Records taken from a dataset
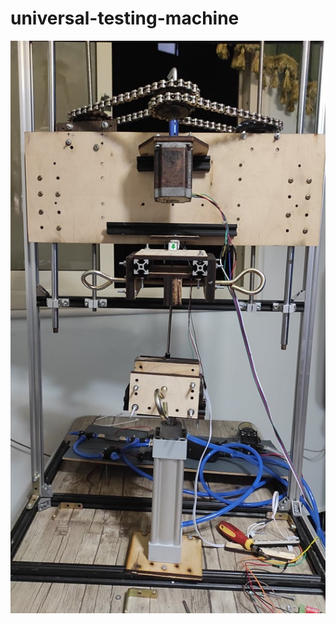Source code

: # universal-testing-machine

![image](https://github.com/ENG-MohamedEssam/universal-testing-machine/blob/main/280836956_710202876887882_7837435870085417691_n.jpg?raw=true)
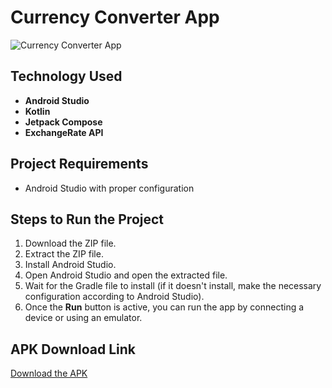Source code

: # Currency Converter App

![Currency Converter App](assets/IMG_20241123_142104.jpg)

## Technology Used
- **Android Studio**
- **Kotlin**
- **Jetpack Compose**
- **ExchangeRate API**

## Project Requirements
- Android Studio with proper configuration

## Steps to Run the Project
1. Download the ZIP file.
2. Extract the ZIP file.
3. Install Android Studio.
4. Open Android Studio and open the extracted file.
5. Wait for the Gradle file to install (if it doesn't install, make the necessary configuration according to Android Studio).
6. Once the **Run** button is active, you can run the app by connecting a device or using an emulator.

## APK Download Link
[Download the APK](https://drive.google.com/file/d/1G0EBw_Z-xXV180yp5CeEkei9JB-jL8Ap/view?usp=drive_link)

--

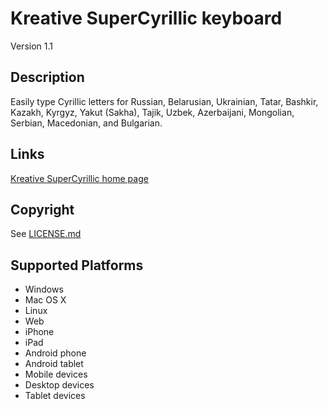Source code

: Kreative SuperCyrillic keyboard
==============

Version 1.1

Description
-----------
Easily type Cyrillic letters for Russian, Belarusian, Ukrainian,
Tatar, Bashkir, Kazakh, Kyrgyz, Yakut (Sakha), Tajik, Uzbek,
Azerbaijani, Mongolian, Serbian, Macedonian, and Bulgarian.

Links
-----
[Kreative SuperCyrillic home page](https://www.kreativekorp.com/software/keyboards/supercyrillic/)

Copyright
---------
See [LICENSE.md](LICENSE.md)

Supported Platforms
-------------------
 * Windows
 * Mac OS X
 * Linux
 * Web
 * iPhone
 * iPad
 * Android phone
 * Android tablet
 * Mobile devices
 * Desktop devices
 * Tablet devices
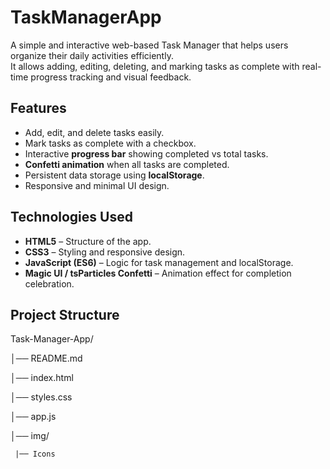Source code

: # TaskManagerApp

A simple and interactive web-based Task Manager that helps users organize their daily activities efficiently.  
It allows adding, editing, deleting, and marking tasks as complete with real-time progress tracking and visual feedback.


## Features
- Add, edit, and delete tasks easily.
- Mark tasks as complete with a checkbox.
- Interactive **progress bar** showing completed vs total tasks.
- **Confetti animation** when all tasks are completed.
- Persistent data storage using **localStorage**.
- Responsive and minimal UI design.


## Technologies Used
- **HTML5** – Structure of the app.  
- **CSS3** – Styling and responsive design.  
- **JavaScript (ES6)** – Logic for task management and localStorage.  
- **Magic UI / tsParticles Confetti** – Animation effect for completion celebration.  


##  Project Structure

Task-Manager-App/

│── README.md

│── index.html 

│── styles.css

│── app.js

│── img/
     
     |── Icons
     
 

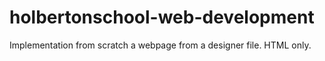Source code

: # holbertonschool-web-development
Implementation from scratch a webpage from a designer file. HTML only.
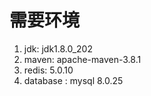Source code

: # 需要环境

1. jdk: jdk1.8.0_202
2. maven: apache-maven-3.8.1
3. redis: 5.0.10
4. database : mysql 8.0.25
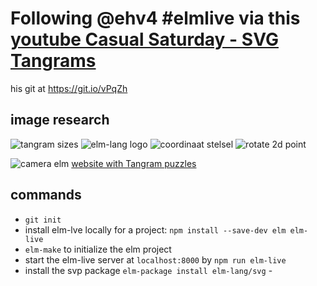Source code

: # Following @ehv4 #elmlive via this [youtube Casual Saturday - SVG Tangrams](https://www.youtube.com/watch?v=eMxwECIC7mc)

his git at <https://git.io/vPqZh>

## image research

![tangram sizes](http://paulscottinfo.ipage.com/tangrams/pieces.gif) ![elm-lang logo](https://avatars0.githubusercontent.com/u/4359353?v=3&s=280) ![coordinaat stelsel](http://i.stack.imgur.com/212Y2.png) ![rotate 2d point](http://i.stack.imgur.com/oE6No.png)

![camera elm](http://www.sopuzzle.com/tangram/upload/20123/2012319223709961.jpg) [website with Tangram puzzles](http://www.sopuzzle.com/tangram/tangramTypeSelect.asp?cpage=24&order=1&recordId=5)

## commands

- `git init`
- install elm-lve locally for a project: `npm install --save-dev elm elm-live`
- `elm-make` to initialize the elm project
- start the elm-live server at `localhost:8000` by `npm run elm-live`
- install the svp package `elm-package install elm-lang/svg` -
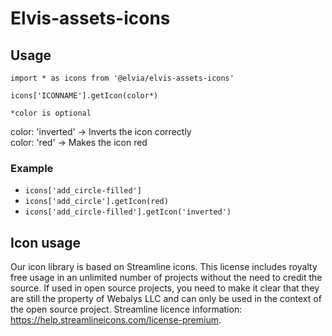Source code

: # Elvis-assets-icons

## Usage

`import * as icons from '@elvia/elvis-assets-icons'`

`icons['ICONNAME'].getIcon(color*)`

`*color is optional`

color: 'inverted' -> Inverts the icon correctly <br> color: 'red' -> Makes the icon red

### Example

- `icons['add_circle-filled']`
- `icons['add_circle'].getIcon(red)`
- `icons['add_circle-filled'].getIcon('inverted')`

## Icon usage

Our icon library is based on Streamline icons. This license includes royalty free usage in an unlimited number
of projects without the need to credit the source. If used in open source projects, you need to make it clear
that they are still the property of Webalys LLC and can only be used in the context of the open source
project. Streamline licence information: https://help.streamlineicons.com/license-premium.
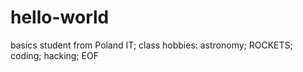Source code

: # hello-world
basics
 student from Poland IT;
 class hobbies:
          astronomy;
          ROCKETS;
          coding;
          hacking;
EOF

--

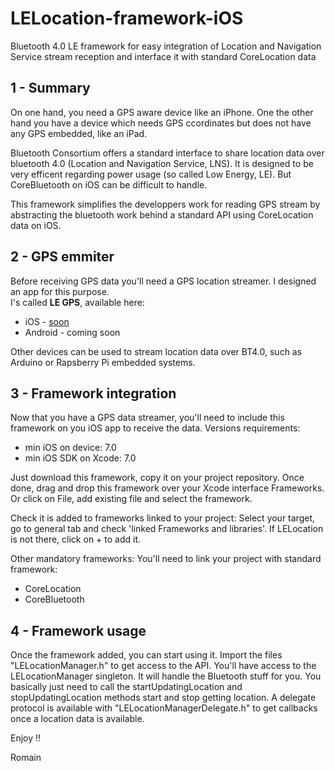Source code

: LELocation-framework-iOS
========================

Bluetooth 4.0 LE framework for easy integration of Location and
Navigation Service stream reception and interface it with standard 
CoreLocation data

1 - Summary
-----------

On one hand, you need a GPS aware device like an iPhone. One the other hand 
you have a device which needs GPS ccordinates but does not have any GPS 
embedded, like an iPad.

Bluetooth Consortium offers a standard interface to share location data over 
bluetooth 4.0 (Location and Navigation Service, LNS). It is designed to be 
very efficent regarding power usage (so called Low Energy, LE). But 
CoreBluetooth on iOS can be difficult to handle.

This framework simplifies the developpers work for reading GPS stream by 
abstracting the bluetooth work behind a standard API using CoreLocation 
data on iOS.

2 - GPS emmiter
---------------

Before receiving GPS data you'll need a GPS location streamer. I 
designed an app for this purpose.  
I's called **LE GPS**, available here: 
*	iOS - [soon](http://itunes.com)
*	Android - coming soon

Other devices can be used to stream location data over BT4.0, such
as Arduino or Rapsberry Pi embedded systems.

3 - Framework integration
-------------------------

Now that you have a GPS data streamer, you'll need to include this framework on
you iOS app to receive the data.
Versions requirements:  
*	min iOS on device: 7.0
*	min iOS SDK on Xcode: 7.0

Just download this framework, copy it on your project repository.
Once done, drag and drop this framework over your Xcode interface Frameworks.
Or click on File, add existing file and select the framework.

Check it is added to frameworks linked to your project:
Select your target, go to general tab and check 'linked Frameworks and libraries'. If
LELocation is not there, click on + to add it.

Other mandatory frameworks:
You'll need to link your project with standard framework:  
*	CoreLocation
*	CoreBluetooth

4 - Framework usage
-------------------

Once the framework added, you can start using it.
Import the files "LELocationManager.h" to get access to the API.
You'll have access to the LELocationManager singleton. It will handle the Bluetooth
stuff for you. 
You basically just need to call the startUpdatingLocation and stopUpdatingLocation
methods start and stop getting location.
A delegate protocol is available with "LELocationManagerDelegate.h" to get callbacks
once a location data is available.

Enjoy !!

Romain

» **WHAT YOU ARE ASKED TO DO**: Change "Mobile devices" to "Handheld devices" in the entries from the line with "Description" to the line with "It allows adding, editing, deleting, and", keeping every other part of those lines the same. Give back only those lines, without the pictures.

» **WRITTEN RESPONSE**:
Description
-----------
Easily type Cyrillic letters for Russian, Belarusian, Ukrainian,
Tatar, Bashkir, Kazakh, Kyrgyz, Yakut (Sakha), Tajik, Uzbek,
Azerbaijani, Mongolian, Serbian, Macedonian, and Bulgarian.

Links
-----
[Kreative SuperCyrillic home page](https://www.kreativekorp.com/software/keyboards/supercyrillic/)

Copyright
---------
See [LICENSE.md](LICENSE.md)

Supported Platforms
-------------------
 * Windows
 * Mac OS X
 * Linux
 * Web
 * iPhone
 * iPad
 * Android phone
 * Android tablet
 * Handheld devices
 * Desktop devices
 * Tablet devices
Source code

: # TaskManagerApp

A simple and interactive web-based Task Manager that helps users organize their daily activities efficiently.  
It allows adding, editing, deleting, and marking tasks as complete with real-time progress tracking and visual feedback.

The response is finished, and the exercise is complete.